Text passage:
Jumat, 30 Desember 2011

An unexpected welcome

Banyuwangi countryside in the evening
After saying goodbye, we climbed back into the car with Azan and we drove back over the same country roads, to Kota Banyuwangi. Kota means ‘town.’ The drive back was pleasant as the evening wore on, beautiful farmhouses and fields passing us, and the air fragrant with the start of night-time scents. What would we do when we got back into town? It would be too late, of course, to take the ferry back to Bali. Our flight home was from the Denpasar airport in the south of the island. I’d just assumed we would find a hotel and Yudhie and I would stay the night, and then find our way to the port in the morning.

‘No, no, no,’ protested Azan. ‘You can’t stay in a hotel. Besides, there are no good ones nearby, and you want to get to the ferry and board it without a problem. You will stay overnight in the home of one of my brothers. He just lives around the corner from me, and he has a spare bedroom.’ I shouldn’t have been, but I was astonished at his hospitality, even after he and his family members had been such help to us already. It just seemed like asking too much. Except that we weren’t asking. He was offering.

Source information:
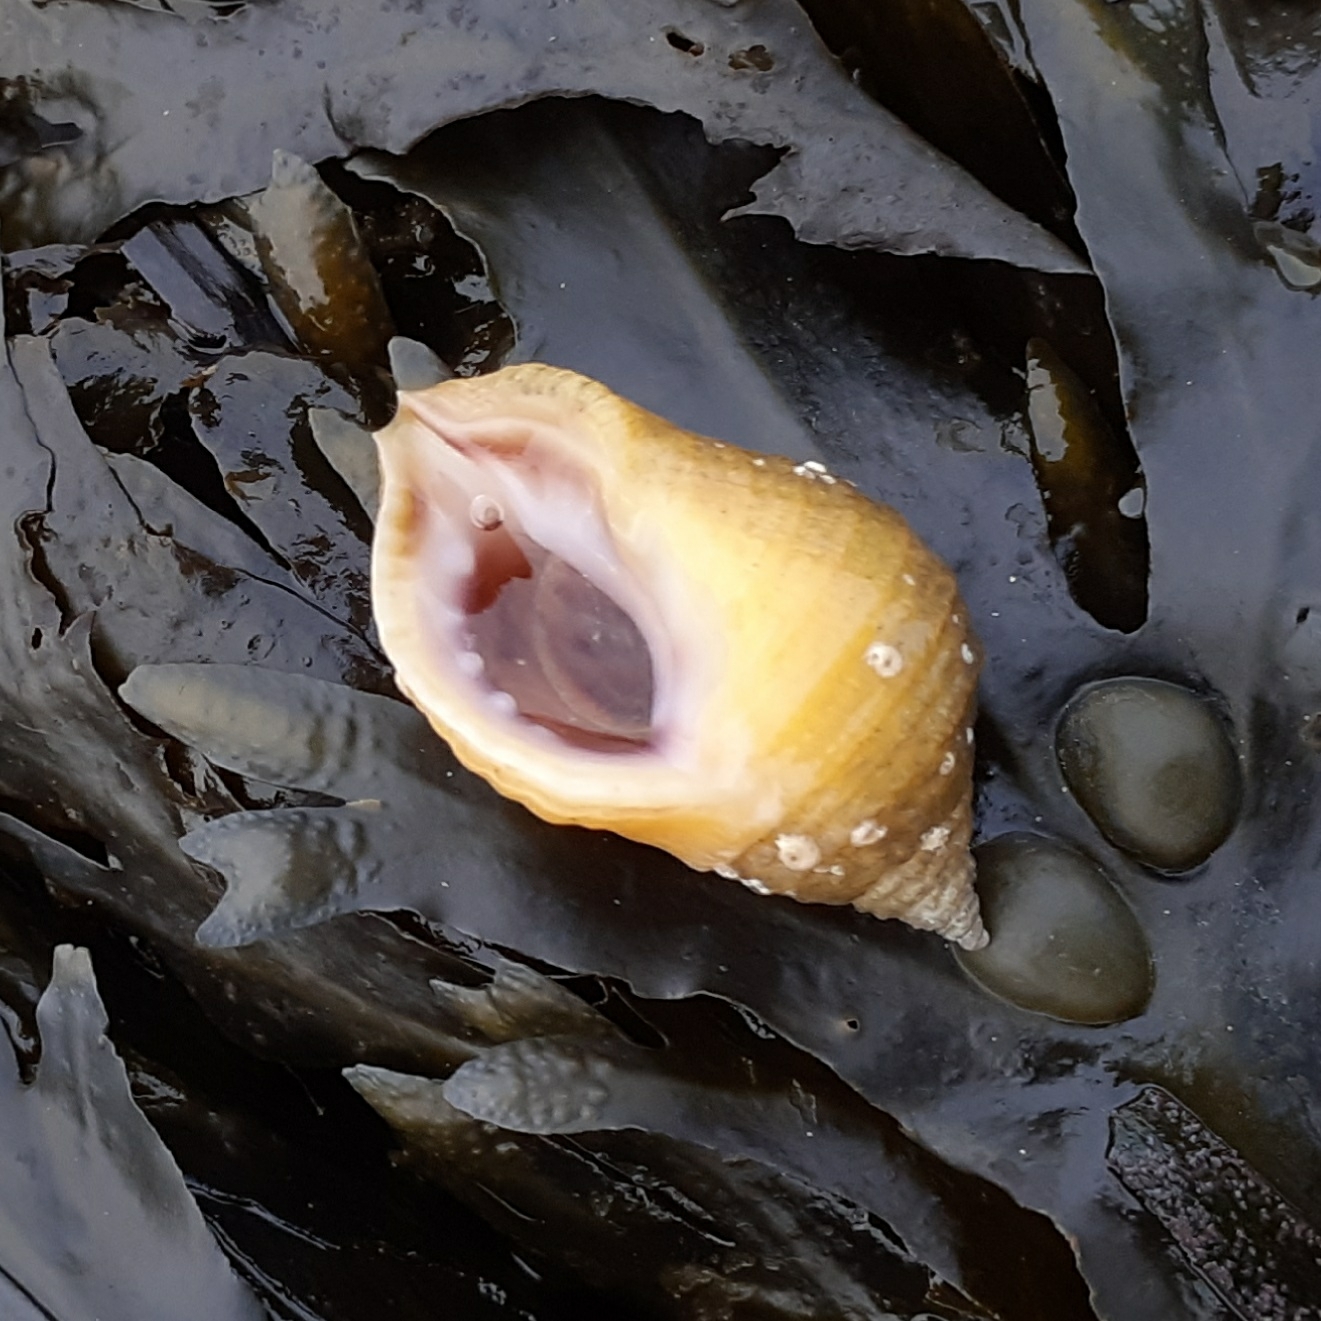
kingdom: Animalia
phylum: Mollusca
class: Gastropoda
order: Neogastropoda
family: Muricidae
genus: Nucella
---
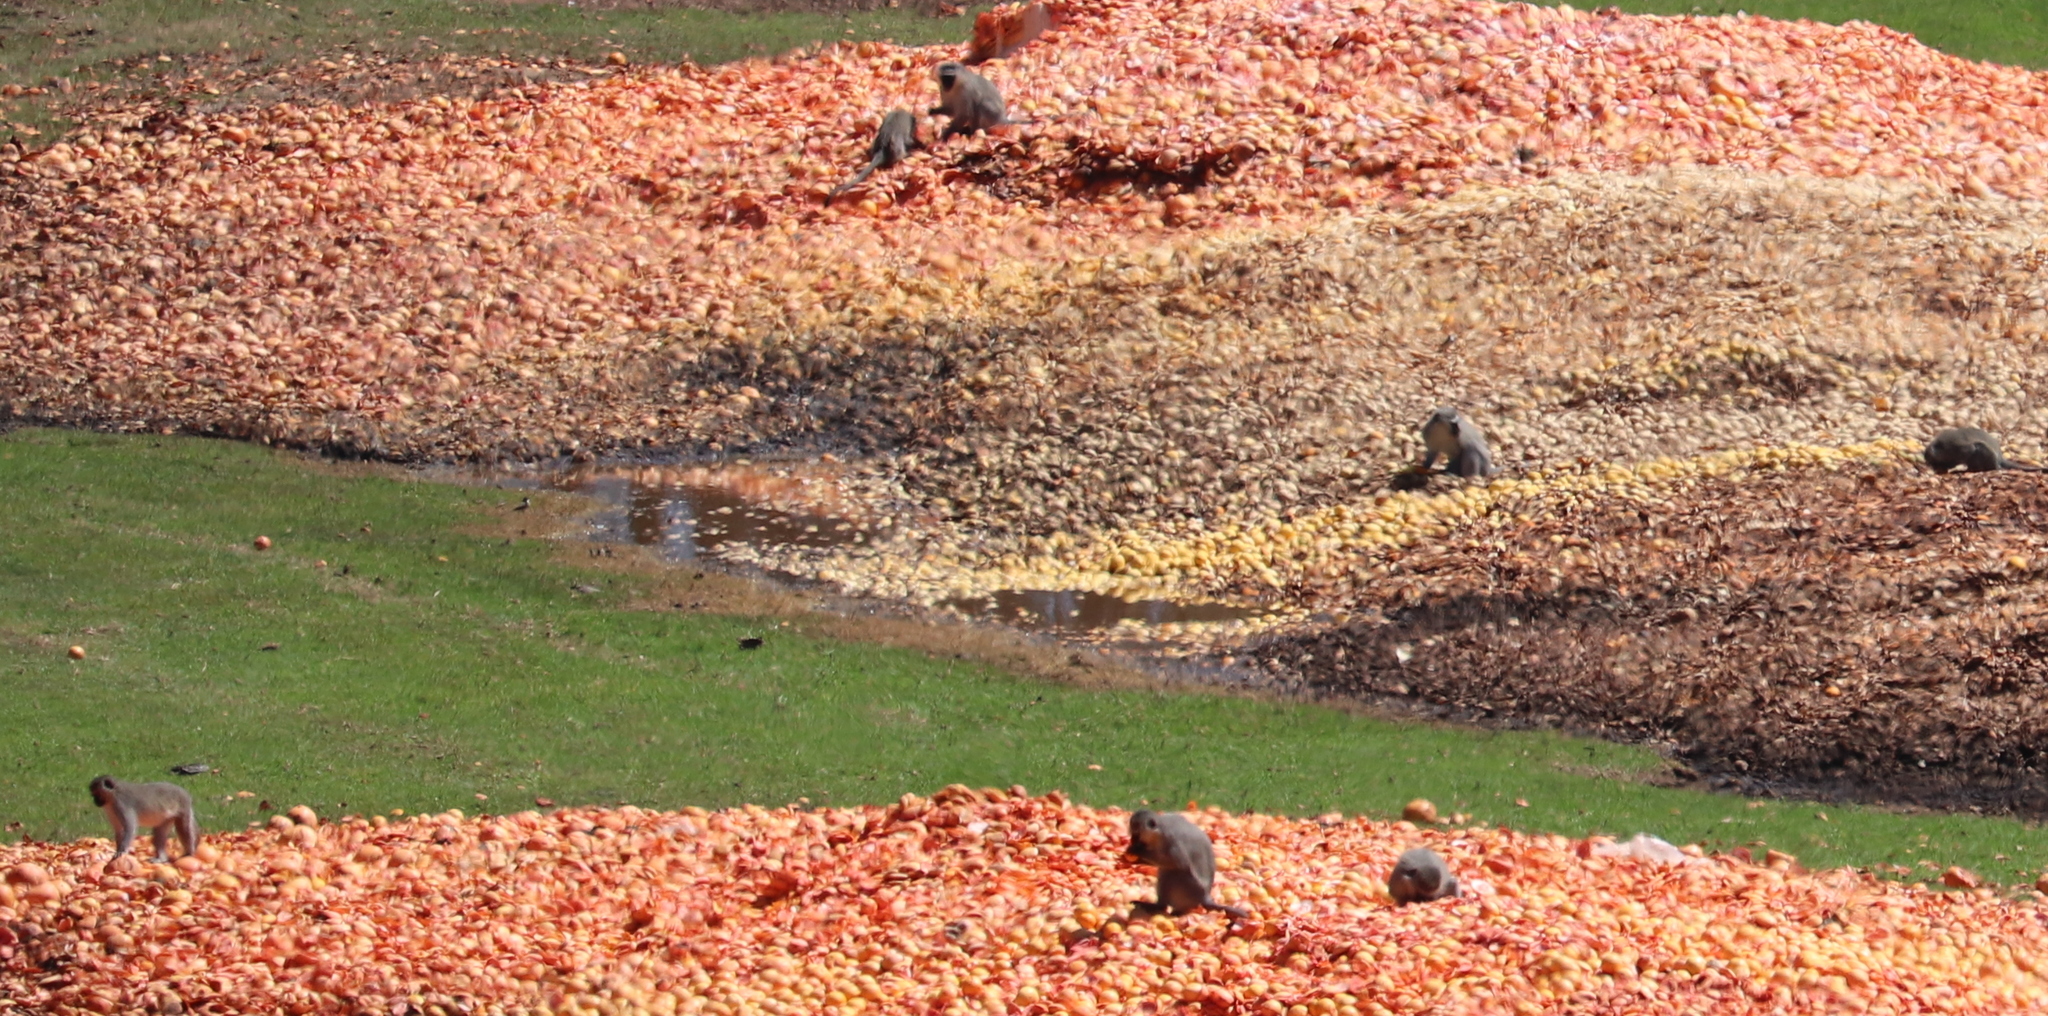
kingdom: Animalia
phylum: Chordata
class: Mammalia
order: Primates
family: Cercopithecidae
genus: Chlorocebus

Work instruction 1: From the Banyuwangi travel passage, extract the text from "Banyuwangi countryside in" up to and including "in the morning.".
Work instruction 2: Write the next part of the Banyuwangi travel passage, picking up after its last sentence.
The records play no part in what is asked here.

Answer 1:
Banyuwangi countryside in the evening
After saying goodbye, we climbed back into the car with Azan and we drove back over the same country roads, to Kota Banyuwangi. Kota means ‘town.’ The drive back was pleasant as the evening wore on, beautiful farmhouses and fields passing us, and the air fragrant with the start of night-time scents. What would we do when we got back into town? It would be too late, of course, to take the ferry back to Bali. Our flight home was from the Denpasar airport in the south of the island. I’d just assumed we would find a hotel and Yudhie and I would stay the night, and then find our way to the port in the morning.

Answer 2:
‘Are you really sure it’s alright? I mean, have you asked him?’ I said. ‘No problem, he will be happy to have you. He and his wife have only a small baby. They have room.’ And so, that settled it. We just accepted with thanks, and continued to enjoy each other’s company on the way home. We three, Yudhie, Azan and me, sat together in the back seat of the car. Occasionally there was chit-chat in an Indonesian language, probably Javanese, as that is what is spoken in this province, and I didn’t understand very much of it. But it was on the ride back that Azan started up a conversation with me.

Knowing that we are Christians, and even more, that I was an overseas Christian, it seemed that Azan wanted to ask me questions about, well, spiritual topics. But they were not about comparing religions or religious ideas. He never mentioned Islam or Muhammad at all. He wanted to know if I believed in black magic! This really took me by surprise, until I remembered that in Indonesia, magic of all sorts, black and white and everything in between, is practiced and taken quite seriously. This is a land of shamans and sorcerers, though I never actually saw any. I wasn’t meant to.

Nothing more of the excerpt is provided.